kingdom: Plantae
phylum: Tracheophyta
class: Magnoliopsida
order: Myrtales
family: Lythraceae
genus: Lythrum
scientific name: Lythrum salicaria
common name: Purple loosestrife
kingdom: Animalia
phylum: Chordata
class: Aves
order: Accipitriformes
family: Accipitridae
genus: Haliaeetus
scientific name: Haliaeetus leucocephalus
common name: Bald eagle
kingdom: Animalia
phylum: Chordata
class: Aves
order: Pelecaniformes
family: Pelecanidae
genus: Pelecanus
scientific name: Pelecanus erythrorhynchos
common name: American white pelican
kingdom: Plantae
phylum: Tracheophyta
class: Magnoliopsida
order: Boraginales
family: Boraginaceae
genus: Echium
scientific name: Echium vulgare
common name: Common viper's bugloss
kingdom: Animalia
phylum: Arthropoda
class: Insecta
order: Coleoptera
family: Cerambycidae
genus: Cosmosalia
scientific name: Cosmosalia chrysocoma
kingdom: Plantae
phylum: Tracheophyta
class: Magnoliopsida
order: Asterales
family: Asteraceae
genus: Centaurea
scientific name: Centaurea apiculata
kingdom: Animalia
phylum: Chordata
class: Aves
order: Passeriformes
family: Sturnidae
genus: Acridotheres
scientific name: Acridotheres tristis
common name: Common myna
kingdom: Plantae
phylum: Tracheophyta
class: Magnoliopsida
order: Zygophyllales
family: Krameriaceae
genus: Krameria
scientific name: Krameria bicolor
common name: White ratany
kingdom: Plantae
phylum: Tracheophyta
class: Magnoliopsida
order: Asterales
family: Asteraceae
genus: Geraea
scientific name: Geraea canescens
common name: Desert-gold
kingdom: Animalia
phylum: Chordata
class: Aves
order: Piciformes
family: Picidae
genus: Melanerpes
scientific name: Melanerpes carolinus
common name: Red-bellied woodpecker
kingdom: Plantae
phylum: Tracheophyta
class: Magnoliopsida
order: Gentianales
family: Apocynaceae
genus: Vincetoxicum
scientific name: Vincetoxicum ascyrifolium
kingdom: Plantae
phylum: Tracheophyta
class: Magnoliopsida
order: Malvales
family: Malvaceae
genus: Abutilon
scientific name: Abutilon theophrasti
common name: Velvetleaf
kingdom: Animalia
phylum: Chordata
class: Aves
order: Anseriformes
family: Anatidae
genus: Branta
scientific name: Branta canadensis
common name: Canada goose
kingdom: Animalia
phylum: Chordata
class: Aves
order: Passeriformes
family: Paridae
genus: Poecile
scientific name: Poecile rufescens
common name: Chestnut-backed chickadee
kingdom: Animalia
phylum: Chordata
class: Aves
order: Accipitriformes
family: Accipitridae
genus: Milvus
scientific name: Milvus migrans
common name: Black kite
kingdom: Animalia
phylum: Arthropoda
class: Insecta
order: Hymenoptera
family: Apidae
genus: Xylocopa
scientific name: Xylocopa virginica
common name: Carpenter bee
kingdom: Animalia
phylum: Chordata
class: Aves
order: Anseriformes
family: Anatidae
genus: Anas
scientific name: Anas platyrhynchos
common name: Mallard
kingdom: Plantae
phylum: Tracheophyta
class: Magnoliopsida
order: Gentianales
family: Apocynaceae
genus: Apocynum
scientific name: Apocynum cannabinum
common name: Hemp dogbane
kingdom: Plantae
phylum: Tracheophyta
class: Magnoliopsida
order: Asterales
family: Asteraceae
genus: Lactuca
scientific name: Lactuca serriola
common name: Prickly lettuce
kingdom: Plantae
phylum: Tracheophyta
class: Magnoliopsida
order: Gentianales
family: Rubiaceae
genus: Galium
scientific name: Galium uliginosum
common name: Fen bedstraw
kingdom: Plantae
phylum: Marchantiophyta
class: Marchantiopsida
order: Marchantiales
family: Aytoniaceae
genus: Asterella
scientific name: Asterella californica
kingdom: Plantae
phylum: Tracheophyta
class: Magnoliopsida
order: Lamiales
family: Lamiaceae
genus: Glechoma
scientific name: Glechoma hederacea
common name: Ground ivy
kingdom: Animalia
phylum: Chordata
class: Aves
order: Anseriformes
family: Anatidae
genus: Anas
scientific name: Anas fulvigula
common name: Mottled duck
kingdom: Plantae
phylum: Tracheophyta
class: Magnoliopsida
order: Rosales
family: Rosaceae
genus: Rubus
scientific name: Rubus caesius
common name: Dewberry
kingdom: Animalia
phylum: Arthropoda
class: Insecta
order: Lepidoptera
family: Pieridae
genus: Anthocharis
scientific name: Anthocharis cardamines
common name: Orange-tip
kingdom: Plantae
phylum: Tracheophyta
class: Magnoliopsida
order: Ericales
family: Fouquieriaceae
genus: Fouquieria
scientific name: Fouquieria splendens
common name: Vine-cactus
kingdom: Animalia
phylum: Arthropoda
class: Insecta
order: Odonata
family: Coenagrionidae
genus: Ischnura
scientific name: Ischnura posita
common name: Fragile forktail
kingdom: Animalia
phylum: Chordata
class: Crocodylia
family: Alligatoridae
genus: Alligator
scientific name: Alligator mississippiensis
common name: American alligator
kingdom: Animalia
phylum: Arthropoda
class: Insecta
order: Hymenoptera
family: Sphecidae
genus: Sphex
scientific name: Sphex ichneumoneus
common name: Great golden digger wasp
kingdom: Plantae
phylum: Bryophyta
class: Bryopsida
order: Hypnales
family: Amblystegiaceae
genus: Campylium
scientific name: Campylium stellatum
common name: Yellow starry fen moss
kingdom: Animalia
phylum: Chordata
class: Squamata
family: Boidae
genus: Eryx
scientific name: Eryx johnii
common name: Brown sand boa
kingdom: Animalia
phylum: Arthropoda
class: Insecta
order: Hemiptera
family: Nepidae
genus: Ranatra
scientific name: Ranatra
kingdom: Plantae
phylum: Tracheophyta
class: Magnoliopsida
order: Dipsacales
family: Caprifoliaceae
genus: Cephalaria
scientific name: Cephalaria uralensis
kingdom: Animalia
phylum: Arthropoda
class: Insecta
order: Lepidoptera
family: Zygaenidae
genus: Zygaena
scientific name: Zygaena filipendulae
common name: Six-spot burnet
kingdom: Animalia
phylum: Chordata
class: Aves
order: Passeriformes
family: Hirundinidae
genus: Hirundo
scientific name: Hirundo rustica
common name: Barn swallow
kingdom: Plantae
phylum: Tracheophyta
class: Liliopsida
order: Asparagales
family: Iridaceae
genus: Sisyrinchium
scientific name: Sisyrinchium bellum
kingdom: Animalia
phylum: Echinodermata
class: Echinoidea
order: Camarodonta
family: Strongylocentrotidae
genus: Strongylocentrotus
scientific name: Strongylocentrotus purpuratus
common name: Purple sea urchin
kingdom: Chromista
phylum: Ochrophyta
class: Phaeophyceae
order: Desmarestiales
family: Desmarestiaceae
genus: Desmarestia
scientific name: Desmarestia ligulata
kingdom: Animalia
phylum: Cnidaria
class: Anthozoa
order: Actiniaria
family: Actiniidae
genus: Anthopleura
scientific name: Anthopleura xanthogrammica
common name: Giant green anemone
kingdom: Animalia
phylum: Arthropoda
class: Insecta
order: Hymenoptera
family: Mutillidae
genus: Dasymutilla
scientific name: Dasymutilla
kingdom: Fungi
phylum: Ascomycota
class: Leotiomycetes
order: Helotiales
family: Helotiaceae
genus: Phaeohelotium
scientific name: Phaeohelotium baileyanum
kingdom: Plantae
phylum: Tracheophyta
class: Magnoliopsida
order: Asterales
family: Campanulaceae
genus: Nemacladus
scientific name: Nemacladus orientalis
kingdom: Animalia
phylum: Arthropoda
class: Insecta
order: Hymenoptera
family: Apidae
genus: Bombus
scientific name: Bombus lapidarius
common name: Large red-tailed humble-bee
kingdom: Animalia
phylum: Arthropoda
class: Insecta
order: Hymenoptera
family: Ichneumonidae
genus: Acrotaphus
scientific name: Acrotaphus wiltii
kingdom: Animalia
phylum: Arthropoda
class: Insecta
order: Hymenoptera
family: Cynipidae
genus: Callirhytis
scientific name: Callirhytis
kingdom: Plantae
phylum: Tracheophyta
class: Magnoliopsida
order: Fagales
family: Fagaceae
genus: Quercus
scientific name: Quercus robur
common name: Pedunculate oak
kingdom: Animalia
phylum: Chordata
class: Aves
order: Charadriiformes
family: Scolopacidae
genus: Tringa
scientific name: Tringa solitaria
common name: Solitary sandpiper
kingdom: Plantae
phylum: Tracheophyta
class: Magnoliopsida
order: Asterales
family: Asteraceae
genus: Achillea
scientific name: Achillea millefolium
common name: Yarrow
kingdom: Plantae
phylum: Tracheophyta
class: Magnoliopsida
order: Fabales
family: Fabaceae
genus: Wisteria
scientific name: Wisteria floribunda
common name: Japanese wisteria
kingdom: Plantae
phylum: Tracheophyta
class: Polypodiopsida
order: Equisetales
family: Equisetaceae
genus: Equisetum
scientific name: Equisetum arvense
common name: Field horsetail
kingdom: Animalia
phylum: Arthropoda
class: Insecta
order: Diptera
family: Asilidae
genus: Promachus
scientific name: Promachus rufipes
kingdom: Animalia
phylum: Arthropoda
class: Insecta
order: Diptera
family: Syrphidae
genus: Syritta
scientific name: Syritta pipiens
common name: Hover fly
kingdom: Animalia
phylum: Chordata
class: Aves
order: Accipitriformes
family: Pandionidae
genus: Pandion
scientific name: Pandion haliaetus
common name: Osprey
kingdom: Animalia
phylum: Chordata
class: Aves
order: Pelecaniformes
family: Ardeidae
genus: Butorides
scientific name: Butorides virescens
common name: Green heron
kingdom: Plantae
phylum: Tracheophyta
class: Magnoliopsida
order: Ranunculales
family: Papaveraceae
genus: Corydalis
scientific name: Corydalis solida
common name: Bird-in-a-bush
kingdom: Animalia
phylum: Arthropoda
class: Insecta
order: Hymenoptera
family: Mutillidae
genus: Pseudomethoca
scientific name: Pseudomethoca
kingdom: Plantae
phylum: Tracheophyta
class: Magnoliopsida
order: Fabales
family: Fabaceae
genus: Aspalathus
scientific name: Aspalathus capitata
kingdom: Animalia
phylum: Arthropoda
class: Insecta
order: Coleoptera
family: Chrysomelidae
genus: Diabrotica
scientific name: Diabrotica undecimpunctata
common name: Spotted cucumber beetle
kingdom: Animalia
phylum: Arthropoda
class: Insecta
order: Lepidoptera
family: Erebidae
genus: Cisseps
++++++
Aim:
Could you quote, word for word, each line from the very start of the entries through the line containing "genus: Cosmosalia", inclusive?

The reply:
kingdom: Plantae
phylum: Tracheophyta
class: Magnoliopsida
order: Myrtales
family: Lythraceae
genus: Lythrum
scientific name: Lythrum salicaria
common name: Purple loosestrife
kingdom: Animalia
phylum: Chordata
class: Aves
order: Accipitriformes
family: Accipitridae
genus: Haliaeetus
scientific name: Haliaeetus leucocephalus
common name: Bald eagle
kingdom: Animalia
phylum: Chordata
class: Aves
order: Pelecaniformes
family: Pelecanidae
genus: Pelecanus
scientific name: Pelecanus erythrorhynchos
common name: American white pelican
kingdom: Plantae
phylum: Tracheophyta
class: Magnoliopsida
order: Boraginales
family: Boraginaceae
genus: Echium
scientific name: Echium vulgare
common name: Common viper's bugloss
kingdom: Animalia
phylum: Arthropoda
class: Insecta
order: Coleoptera
family: Cerambycidae
genus: Cosmosalia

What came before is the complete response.